Boys start turning up dead, Jennifer is alternately greasy & sallow and clean & squeaky, while Needy tries to figure what's going on and stop it before her boyfriend becomes a victim. As you may have guessed, this all puts a bit of a strain on the relationship between the girls.
So what's wrong here? Doesn't all the world love a good succubus story?
The downfall of Jennifer's Body is that it's not enough of any one thing; it falls squarely between genres, residing in some cinematic Negative Zone. It's not horror enough for the horror crowd, it's too horror for the comedy crowd; though it's about young people, it's a bit too mature to resonate with that demographic. Jennifer doesn't have a proper home.
Karyn Kusama bathes the world in pretty, candilicious color, perhaps in an attempt to give Jennifer's Body a fairy tale feel. While it does make the film enjoyable to watch, again- it's not enough of any one thing. Were the theatricality heightened, the story might come off like a Tim Burton film, a fable true to the folklore of the succubus. Were the horror movie aspects heightened- more gore, more violence- it would have succeeded as a monster movie.
And then, of course, there's
Though it's more than a bit futile to spend much time wishing a movie was this or that instead of what it actually is, sometimes you can't help it...or I can't help it, especially when it comes to Jennifer's Body. There are a few baby-sized ideas at work that, had any been developed further, would have made for a much more interesting film. In particular, I'm thinking of the relationship between Needy and Jennifer. Though seemingly a mismatched pair (Needy's a geek! Jennifer's a hottie!), the friendship between the two has survived because they just get each other.
The kiss between the girls, talked about during the film's production to drum up buzz, is a bit of sensationalism, sure...but in the context of their relationship, it makes sense. There are broad hints that Jennifer and Needy are simply in love with one another. They kiss, they hold hands, they gaze at each other from afar...Needy thinks about Jennifer while having sex with her boyfriend- granted, it's not necessarily sexual thoughts, but the point stands. Had this theme been fleshed out rather than hinted at, it would have made a stronger film. Instead, the idea withers on the vine.

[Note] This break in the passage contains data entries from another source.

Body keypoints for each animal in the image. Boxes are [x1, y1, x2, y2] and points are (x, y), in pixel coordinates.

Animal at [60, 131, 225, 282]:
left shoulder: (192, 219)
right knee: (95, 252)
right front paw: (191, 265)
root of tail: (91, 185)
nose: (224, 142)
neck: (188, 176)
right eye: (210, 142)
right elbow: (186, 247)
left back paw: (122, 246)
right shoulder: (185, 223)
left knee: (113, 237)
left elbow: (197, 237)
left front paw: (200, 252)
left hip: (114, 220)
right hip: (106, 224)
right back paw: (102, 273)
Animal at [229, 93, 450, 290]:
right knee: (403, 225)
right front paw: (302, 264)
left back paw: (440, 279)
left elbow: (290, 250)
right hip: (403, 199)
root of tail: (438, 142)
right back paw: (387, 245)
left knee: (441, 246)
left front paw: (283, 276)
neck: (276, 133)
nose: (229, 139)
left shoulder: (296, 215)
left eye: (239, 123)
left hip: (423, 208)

Towards the end of the film, Needy lets fly the "truth" about Jennifer: that she's a terrible friend, a has-been at school, a girl pretty thanks to an eating disorder. Mind you, nothing in all the minutes that preceded that scene gave us any notion that their friendship wasn't anything but healthy- Jennifer's lousy behavior didn't start until after she was sacrificed. Again, it's a coulda been plot thread; the once-popular girl driven to great lengths to recapture her glory days would have been interesting (not to mention it would have echoed the succubus lore nicely). But alas, we're left to just take Needy's word for it.

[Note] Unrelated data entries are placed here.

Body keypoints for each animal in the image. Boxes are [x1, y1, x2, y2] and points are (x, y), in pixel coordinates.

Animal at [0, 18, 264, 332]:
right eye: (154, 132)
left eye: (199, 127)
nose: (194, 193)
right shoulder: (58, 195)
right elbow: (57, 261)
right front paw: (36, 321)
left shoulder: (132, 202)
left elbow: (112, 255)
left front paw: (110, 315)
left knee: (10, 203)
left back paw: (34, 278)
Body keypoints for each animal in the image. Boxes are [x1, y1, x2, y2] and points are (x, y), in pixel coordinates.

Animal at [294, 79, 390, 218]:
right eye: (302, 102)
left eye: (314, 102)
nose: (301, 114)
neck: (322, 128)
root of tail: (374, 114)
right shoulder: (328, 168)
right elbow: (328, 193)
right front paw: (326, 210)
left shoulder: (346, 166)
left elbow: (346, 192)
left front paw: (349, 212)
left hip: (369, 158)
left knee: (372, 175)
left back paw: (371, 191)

I know all this reads as if I'm not endorsing Jennifer's Body, but I am. I watched it twice before I reviewed it (both the theatrical and extended versions), and it was a much more satisfying film the second go-round. It's not going to be everyone's cup of tea, certainly; as I said, it's decidedly a "Diablo Cody" film (if a person can be rendered a genre), and in the horror department it's rather lite. Still, I don't think it necessarily deserved the huge ass-whuppin' it got. It looks nice, it's got a bit to chew on, and really- who doesn't love a good succubus story?
That said, I'm still irritated by the song that begins the end credit sequence. If you're going to name your film after a track from Hole's Live Through This and you decide to use a track from Hole's Live Through This in said film, why the fuck would you use "Violet" instead of "Jennifer's Body"? This, it makes no sense. Just had to get that off my chest.